### MATERIAL PROVIDED
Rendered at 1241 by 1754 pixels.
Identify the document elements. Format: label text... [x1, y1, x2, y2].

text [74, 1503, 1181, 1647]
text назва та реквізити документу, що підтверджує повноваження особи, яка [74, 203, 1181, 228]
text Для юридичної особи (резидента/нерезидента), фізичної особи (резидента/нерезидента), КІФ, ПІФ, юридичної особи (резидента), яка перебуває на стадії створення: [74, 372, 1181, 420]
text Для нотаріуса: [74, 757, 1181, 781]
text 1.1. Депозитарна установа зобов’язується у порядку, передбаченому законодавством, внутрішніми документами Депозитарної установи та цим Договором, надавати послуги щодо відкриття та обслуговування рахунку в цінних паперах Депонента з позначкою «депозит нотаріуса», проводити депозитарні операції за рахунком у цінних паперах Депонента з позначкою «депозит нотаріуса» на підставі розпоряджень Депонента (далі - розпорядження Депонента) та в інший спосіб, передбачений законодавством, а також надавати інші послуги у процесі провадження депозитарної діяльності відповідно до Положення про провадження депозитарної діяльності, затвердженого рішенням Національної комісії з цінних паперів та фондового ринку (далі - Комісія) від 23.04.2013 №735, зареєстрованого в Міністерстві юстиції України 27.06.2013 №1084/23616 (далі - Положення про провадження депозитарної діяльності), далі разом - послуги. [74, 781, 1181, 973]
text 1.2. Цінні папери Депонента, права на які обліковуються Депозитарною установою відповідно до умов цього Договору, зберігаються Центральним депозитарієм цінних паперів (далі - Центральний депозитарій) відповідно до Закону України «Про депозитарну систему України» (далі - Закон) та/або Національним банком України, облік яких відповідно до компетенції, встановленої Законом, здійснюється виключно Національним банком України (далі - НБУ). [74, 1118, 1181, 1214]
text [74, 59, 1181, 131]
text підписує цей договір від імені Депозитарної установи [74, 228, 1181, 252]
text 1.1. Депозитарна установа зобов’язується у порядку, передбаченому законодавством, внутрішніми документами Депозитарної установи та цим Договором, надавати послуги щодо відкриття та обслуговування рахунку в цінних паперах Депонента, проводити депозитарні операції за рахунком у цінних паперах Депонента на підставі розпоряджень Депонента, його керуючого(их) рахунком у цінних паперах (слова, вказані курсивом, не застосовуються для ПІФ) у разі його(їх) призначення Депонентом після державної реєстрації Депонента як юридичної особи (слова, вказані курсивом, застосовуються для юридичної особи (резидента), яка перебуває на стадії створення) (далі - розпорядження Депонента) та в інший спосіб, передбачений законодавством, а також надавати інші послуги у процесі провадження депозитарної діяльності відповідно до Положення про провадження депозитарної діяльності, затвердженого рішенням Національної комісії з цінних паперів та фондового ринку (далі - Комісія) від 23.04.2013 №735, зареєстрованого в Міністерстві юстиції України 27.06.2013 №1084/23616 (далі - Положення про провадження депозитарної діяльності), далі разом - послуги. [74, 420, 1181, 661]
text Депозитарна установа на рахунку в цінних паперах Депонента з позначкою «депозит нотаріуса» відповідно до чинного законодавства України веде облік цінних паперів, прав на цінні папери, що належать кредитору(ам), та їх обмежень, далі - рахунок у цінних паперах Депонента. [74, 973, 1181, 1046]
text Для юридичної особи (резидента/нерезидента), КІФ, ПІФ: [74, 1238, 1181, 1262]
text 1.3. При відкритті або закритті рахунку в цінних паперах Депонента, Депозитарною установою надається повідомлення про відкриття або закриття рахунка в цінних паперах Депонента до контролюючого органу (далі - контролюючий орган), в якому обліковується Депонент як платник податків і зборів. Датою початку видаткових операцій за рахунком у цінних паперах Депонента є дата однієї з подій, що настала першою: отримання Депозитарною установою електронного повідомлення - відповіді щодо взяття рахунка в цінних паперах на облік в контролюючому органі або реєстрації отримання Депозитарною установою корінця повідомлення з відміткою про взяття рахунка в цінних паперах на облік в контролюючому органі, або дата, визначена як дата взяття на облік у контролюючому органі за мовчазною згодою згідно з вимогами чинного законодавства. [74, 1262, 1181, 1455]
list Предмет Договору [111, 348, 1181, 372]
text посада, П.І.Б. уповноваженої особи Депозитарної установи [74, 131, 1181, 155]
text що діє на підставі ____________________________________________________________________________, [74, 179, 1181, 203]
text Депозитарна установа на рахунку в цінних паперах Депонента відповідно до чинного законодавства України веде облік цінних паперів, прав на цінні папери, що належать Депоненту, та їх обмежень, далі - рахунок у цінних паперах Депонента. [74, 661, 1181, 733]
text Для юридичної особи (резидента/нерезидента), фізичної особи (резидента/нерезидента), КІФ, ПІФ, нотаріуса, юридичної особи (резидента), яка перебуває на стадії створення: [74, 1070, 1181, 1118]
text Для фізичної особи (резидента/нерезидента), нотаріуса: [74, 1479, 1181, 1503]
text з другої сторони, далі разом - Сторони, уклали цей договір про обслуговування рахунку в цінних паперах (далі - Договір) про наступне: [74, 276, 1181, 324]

### EXERCISE DIRECTIONS
Scan the material above for the word "рахунок", and copy every line in which it is found.

### RESULT
text Депозитарна установа на рахунку в цінних паперах Депонента з позначкою «депозит нотаріуса» відповідно до чинного законодавства України веде облік цінних паперів, прав на цінні папери, що належать кредитору(ам), та їх обмежень, далі - рахунок у цінних паперах Депонента. [74, 973, 1181, 1046]
text Депозитарна установа на рахунку в цінних паперах Депонента відповідно до чинного законодавства України веде облік цінних паперів, прав на цінні папери, що належать Депоненту, та їх обмежень, далі - рахунок у цінних паперах Депонента. [74, 661, 1181, 733]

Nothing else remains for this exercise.